Selected extract -
I am putting these less than fairytale memories down in writing because I think it is something many new mom's experience, but are too ashamed to talk about...
Before Octavian was born, I thought we were prepared.
The nursery was set up with all the diapers, blankets and onesies any one baby could ask for. We had a freezer and refrigerator stocked with easy meals. The house was clean.
The only thing missing was the baby.
I soon learned that this was not enough.
The day we drove home with our little bundle of joy, I had only slept 4 hours in 4 days and had just experienced one of the most emotionally and physically taxing things a person could imagine.
Emotionally, mentally and physically I was an absolute wreck.
Exhausted was an understatement, and I could hardly sit or use the toilet without crying in pain.
side note- no one really talks about how painful it is to recover from pushing a baby through your lady parts. it should go without saying, I guess, but just in case there is any confusion- recovery after delivery was often unbearable. basically, everything is a swollen mess for at least a week. That said, no need to worry, everything recovers completely. some may even say it's better than before.
Physical recovery and crippling exhaustion aside, the hardest part (in my case) was postpartum blues (oh, and breastfeeding, but i'll save that post for another day).
I had read lots about depression after having a baby, and knew that based on my personality and history, it would not be at all surprising if it were something I experienced.
Once again, however, I was not prepared for how hard it would hit.
The first two weeks were hard. Probably two of the hardest weeks of my entire life.
While I was filled with tremendous joy and love for my new baby boy, the saddness was stronger.
I cried a lot. I cried all the time. I often had no idea what else to do so I just cried.
I lost complete control of my emotions.
The exhaustion and sadness made it impossible for me to sleep.
made it impossible to eat.
By the end of that first week I added up the total hours of sleep I got and it was less than 10.
Even when I could sleep, I couldn't.
Things were hardest at night. There was something about the darkness that I just couldn't handle.
It was too quiet and so lonely. I couldn't wait for the sun to come up.
I recall being unable to sleep with the lights completely off- for some reason, they needed to be on, even when it was just me in the room taking a nap.
I couldn't sleep with Octavian in the room and I couldn't sleep with him in his own room.
The only time I slept was when he was in the other room with Aaron and Aaron was awake.

What you will do -
• A. According to the account of postpartum recovery, how many total hours of sleep had the writer gotten by the end of the first week?
• B. Repeat the account of postpartum recovery from "The first two" to "impossible to eat.".
• C. Pick up the account of the first weeks after Octavian's birth and continue it from the point at which it stops.

Items contained in a dataset:
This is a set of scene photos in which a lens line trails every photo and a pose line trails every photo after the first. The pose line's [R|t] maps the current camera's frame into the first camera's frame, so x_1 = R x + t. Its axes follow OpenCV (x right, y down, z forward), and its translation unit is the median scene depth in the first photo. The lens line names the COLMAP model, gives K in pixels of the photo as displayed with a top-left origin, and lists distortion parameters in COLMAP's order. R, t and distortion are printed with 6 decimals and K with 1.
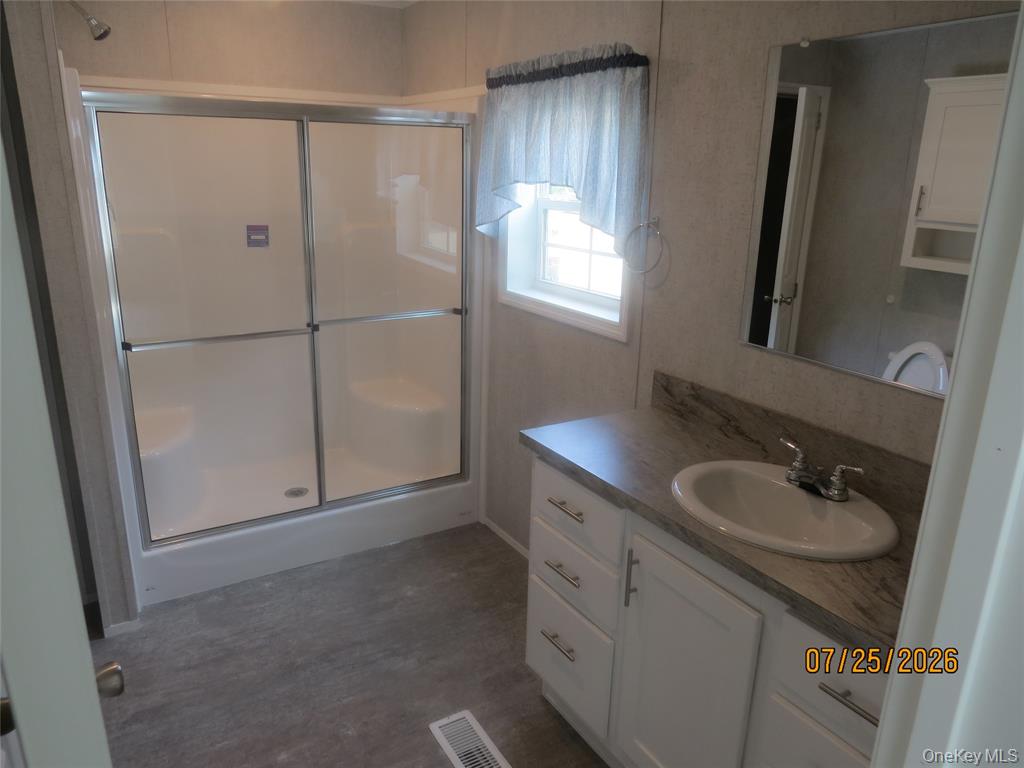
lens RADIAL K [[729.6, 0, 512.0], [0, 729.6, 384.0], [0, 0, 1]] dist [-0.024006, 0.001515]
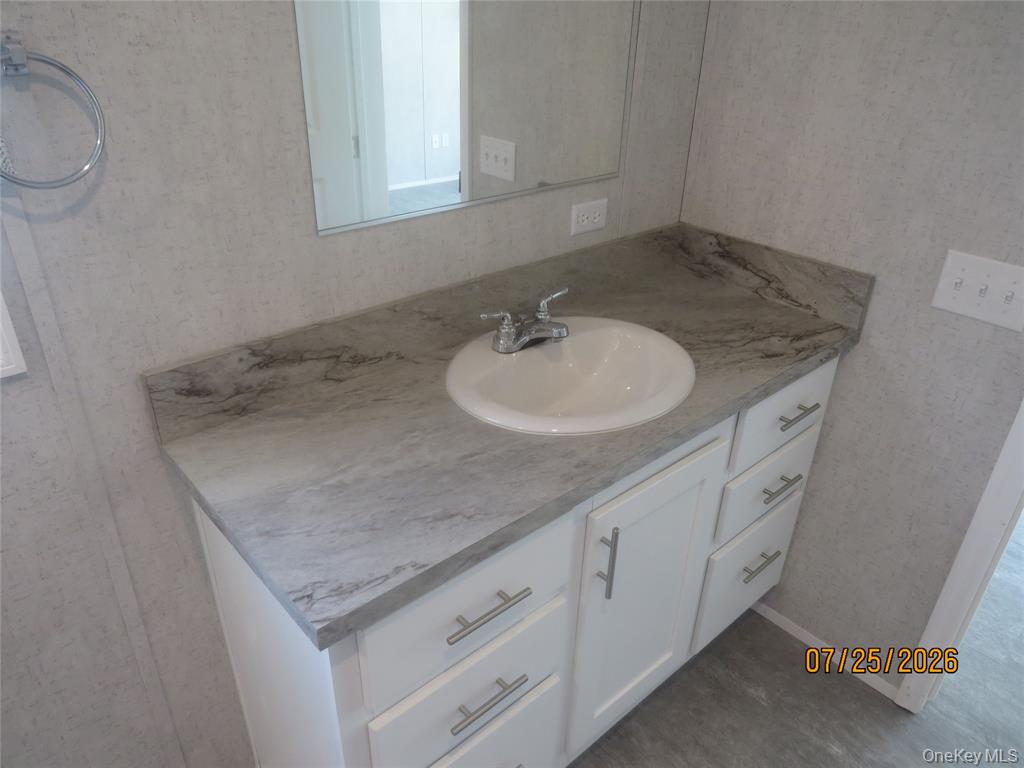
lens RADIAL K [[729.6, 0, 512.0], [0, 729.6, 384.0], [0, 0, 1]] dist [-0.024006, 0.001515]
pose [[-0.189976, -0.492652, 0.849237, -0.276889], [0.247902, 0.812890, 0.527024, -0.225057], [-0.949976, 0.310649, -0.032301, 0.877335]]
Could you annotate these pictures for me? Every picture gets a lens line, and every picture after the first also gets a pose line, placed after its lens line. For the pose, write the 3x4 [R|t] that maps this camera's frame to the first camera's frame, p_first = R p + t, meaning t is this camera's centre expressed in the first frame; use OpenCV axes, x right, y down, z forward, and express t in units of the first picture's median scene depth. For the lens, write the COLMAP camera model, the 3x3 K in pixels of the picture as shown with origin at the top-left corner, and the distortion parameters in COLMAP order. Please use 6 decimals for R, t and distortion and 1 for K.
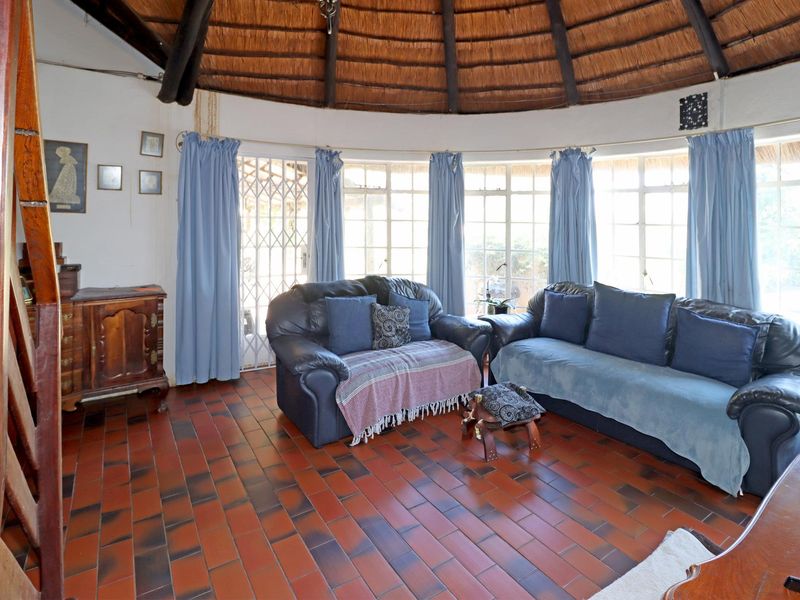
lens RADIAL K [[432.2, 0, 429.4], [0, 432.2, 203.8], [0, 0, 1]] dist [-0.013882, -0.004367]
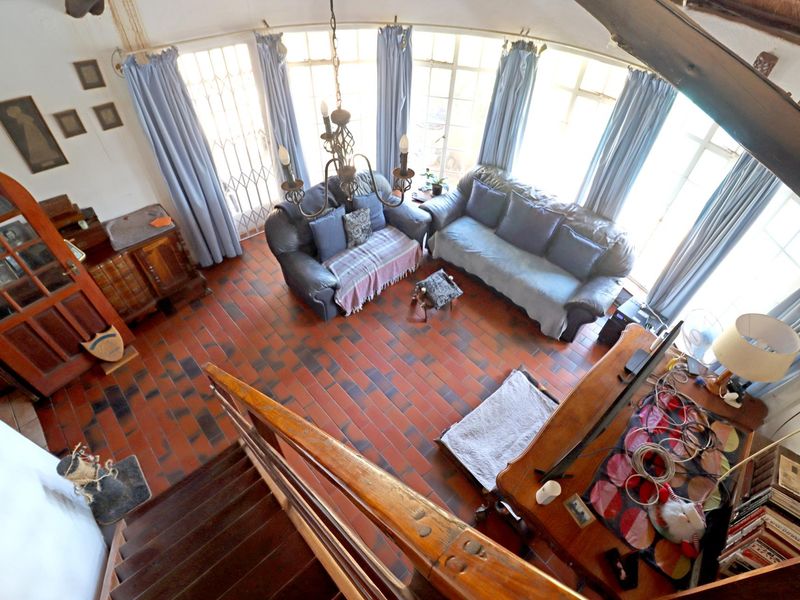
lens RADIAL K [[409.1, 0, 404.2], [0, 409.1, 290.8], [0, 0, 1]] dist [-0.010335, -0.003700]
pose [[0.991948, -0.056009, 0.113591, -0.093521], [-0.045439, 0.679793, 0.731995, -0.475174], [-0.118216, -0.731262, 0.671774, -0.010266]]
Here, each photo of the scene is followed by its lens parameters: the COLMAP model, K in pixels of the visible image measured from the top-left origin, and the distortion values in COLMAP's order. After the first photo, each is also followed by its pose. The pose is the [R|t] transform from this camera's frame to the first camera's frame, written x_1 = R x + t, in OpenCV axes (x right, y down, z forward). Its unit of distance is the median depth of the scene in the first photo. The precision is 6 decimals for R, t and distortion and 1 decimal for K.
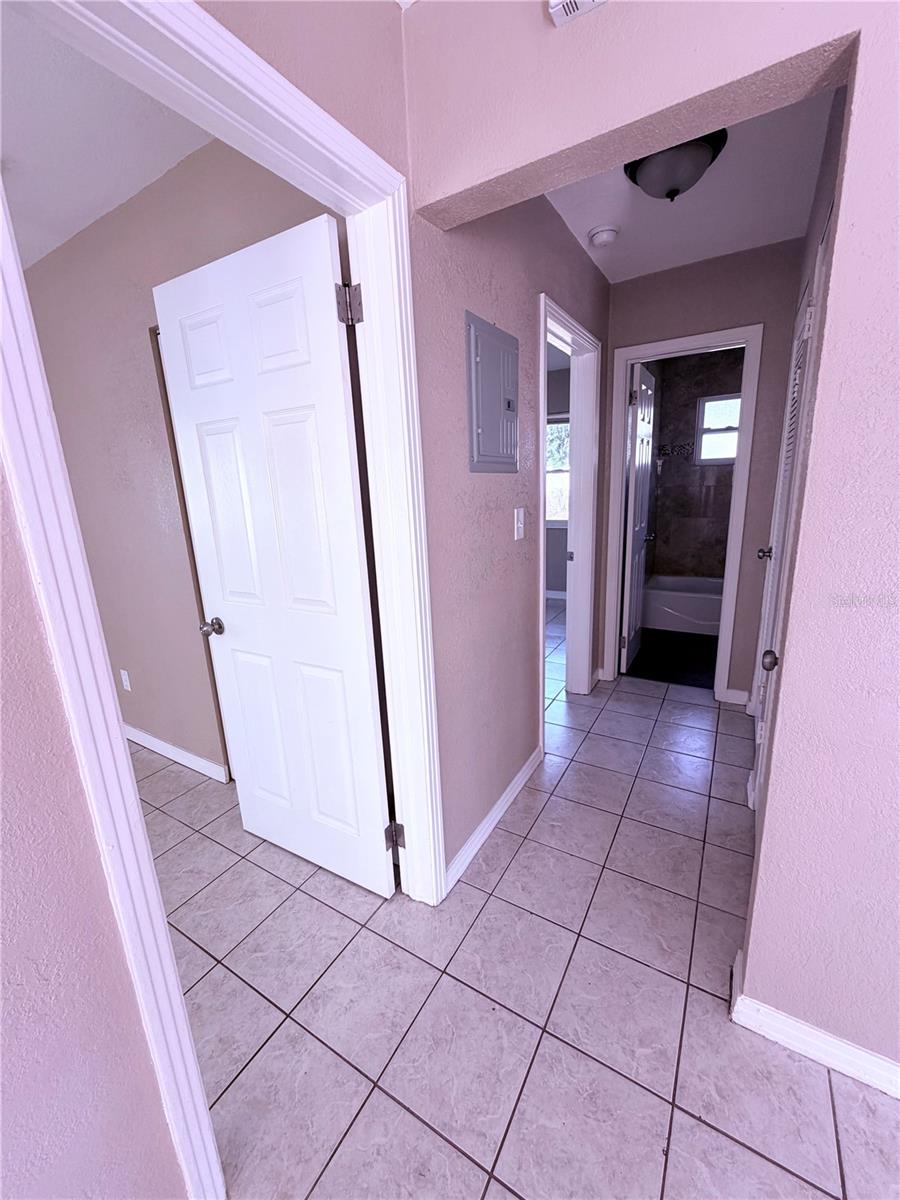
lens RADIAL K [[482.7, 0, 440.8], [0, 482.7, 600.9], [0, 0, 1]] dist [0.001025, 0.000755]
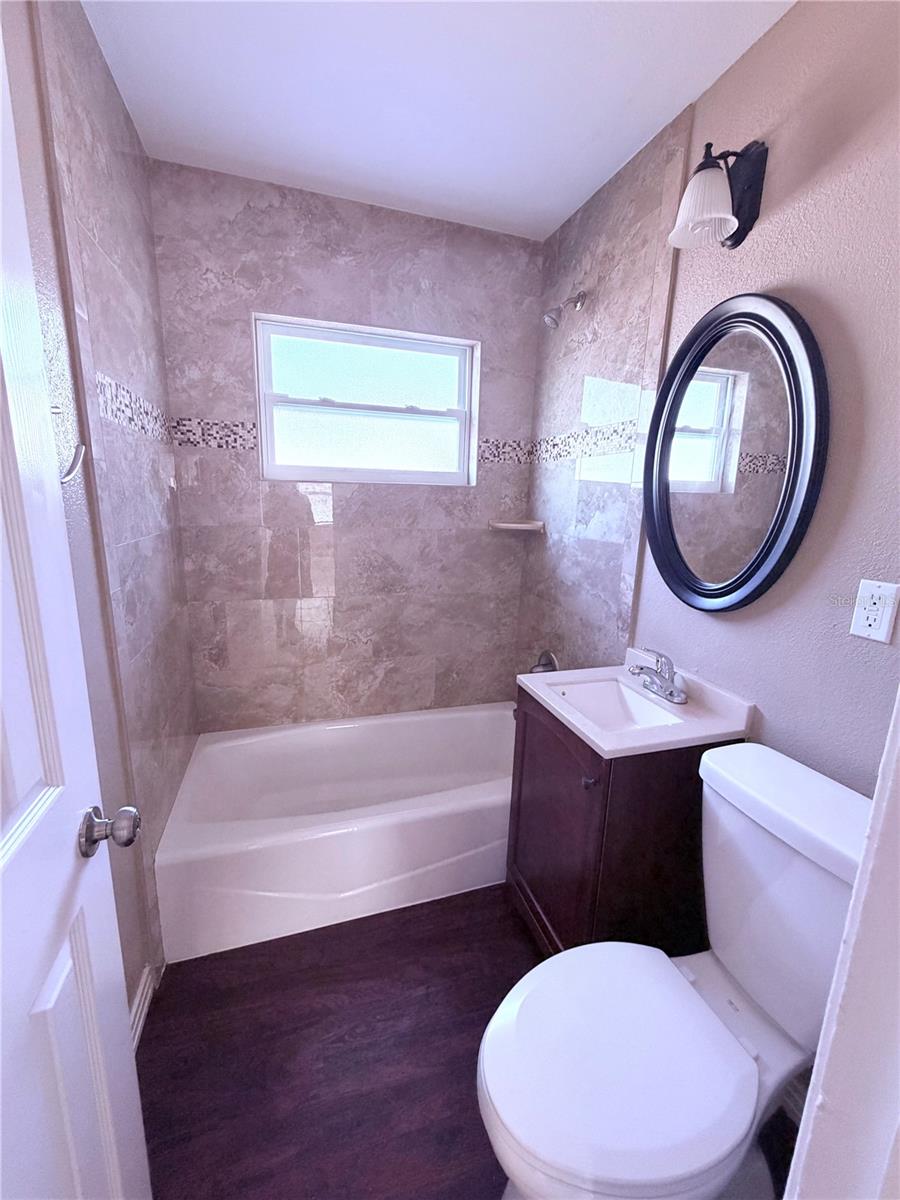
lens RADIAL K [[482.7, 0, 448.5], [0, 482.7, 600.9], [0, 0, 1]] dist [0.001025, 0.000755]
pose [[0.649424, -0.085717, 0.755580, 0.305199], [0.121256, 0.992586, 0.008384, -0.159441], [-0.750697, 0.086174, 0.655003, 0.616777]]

Your written answers -
• A. Less than 10 hours.

• B.
The first two weeks were hard. Probably two of the hardest weeks of my entire life.
While I was filled with tremendous joy and love for my new baby boy, the saddness was stronger.
I cried a lot. I cried all the time. I often had no idea what else to do so I just cried.
I lost complete control of my emotions.
The exhaustion and sadness made it impossible for me to sleep.
made it impossible to eat.

• C.
Otherwise, every little noise he made sent me running to his side.
I worried about his temperature- was he too hot? too cold?
Was he swaddled too tight?
Was he breathing?
Had it been too long since he last ate?
I was literally sick with worry...and sleep deprivation.
The saddest part for me was that I didn't feel like I bonded with Octavian until he was about two weeks old.
Those first days I waited for the magical bond that I heard so many mom's talk about.
I wanted it so badly.
I felt like the worst mother in the world because although I loved him, I knew I was missing something.
because of this, I was not only sick with exhaustion, but I was sick with guilt.
I wanted to have a baby for years, so what was wrong with me?
I was ashamed and angry.
It really was some of the most conflicting days of my life.
Thankfully, Aaron was so supportive and so patient.
Through all my tears, he was always there to tell me he understood and to reassure me that I was a wonderful mother.
I don't know what I would have done if I hadn't had his support during those weeks- and still, months later.
Thankfully, after about two weeks, the darkness began to lift.
Although it wasn't until about two months post-partum that I started to feel a bit more like myself- the worst was over.
I finally experienced that magical bond with my baby boy and it is like nothing else in this world. I had no idea a love so powerful could possibly exist.
This love for my child makes me crazy in the most raw and beautiful way possible.
I still have my daily struggles with sleep deprivation, boredom that comes with a lack of adult interaction, and feeling of not being good enough.
I have a feeling these struggles will stick around for a while.
However, life is so good. and I am so lucky.
I wouldn't trade how things are for anything in the world.